14.06.2018 | HANS-JOACHIM BACKE
Spielen als makroskopischer Quantenzustand. Zum Verhältnis von Computerspiel, Authentizität und Dokumentarischem
Abstract
Computerspieltheorie hat sich seit ihren Anfängen intensiv an scheinbar unüberwindlichen Dichotomien abgearbeitet. Die wahrscheinlich bekannteste ist die oft als Schisma dargestellte Debatte zwischen „Ludologen“ und „Narratologen“, die sich an der Kernfrage orientiert, ob Computerspiele primär als Spiele oder Texte verstanden werden können (oder, dogmatisch formuliert, müssen). Jesper Juul hat von dieser Debatte einflussreich abstrahiert, indem er zwischen ‚realen‘ Regeln und dem ‚fiktionalen‘ Rest von Spielen unterscheidet (Juul 2006). Abseits von Ontologien des Spielobjekts ist die Dichotomie zwischen Gewaltdebatte und Gamification die bedeutendste, also die Frage, ob Computerspiele an sich schädlich oder therapeutisch sein können (oder, wiederum dogmatisch gesprochen, schlichtweg sind). Man mag diese Debatten als Indikator dafür nehmen, dass sich Wissenschaft stets als ideologischer Kampf zwischen Lagern, Positionen und Schulen gestaltet, oder, wie es dieser Vortrag versucht, anstelle von partikularen Dichotomien eine tiefergehende, unüberwindliche Ambivalenz vermuten.

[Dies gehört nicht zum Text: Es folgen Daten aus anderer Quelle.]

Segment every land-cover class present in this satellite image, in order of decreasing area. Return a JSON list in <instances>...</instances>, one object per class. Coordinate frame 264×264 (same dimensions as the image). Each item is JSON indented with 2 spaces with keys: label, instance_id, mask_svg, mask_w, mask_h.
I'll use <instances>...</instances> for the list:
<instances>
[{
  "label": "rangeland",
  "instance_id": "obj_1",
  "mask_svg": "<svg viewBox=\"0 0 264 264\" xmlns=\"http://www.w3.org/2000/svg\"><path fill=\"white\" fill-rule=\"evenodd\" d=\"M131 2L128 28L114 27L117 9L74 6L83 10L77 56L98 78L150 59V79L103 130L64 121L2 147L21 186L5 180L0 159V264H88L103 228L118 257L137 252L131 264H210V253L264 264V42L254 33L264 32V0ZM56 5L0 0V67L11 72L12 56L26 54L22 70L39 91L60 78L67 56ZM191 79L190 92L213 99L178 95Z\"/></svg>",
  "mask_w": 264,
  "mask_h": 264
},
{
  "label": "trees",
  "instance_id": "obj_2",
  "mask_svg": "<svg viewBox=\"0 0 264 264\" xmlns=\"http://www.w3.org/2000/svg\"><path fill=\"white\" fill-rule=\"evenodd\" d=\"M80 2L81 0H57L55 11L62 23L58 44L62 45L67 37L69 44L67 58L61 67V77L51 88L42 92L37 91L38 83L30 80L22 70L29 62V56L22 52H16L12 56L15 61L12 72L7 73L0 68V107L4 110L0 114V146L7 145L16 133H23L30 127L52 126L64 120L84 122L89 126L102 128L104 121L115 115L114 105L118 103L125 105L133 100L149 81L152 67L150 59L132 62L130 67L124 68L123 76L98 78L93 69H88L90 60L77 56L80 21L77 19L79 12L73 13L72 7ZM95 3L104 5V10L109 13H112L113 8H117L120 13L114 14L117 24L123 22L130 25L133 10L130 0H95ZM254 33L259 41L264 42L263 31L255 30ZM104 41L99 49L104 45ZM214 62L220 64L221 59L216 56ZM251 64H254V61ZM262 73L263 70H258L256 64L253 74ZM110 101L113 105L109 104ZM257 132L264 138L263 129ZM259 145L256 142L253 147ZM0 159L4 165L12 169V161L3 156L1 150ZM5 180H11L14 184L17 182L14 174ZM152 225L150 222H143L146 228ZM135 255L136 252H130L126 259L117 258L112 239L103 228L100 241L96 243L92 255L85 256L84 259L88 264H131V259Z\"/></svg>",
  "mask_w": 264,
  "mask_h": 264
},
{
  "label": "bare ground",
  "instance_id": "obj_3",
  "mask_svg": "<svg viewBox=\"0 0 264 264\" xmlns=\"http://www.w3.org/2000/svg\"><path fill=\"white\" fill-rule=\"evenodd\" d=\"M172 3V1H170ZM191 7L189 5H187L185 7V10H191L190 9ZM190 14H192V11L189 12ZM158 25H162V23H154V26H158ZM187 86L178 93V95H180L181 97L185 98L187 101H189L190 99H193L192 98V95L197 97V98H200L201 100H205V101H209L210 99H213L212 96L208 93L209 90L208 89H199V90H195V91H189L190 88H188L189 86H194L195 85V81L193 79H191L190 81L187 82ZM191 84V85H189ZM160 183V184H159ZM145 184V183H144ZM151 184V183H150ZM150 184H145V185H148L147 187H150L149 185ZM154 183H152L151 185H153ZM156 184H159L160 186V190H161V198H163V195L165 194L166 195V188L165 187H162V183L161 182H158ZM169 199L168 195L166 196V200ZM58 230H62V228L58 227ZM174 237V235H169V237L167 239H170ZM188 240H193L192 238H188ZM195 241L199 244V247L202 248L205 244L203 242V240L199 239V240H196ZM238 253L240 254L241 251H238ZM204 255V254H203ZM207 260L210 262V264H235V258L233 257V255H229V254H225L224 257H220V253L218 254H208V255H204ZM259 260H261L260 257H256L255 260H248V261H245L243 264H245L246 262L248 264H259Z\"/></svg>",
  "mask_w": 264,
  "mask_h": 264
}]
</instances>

Die Kernthese dieses Vortrags ist, dass Computerspiele als makroskopischer Quantenzustand verstanden werden können, d.h. als System zahlloser Variablen, die sich bereits in sich selbst, aber besonders im Zusammenwirken, nicht mit den Mitteln und Terminologien klassischer Physik oder Logik beschreiben lassen. Diese Überlegung fußt zu nicht unerheblichem Grad auf einem Aufsatz Tracy Fullertons, einer der angesehensten Game Design-Theoretikerinnen, zum Thema dokumentarische Computerspiele. In „Documentary Games: Putting the Player in the Path of History” spricht sie von „the inherent tension between the knowledge of an event’s outcome and the necessity of allowing player agency to affect that outcome“ (Fullerton 2008, 26) und legt damit ein Spannungsverhältnis offen, das hier als quantenmechanisch beschrieben werden soll: die Handlungen der Spieler sind stets von einer performativen Authentizität gekennzeichnet, die audiovisueller Ähnlichkeit und historischer Präzision nicht notwendigerweise zuwiderläuft, aber mit ihnen dergestalt interferiert, dass eine Wahrnehmung aller Dimensionen gleichzeitig – ähnlich der Bestimmung von Geschwindigkeit und Position eines Elektrons – unmöglich ist.
Der Vortrag spürt dem Verhältnis von Authentizität, Dokumentarischem und Agency (Murray 1997; Wardrip-Fruin 2009) in virtuellen Welten in einer Reihe von Vignetten nach, die Computerspieltheorien mit Musik- und Bildphilosophie in Dialog setzen, und schließt mit einer Beispielanalyse ab, die zeigt, wie sich zeitgenössische Spiele diesen theoretischen Aporien Ausdruck verleihen.
Biographical Note
Hans-Joachim Backe ist Associate Professor am Center for Computer Games Research der IT University Kopenhagen. Nach dem Magisterabschluss in Allgemeiner und Vergleichender Literaturwissenschaft in Saarbrücken promovierte er dort zu Strukturen und Funktionen des Erzählens im Computerspiel. Seine derzeitige Forschung setzt sich mit den ästhetischen, technologischen und wirtschaftlichen Wechselbeziehungen zwischen Film, Comic und Computerspiel auseinander.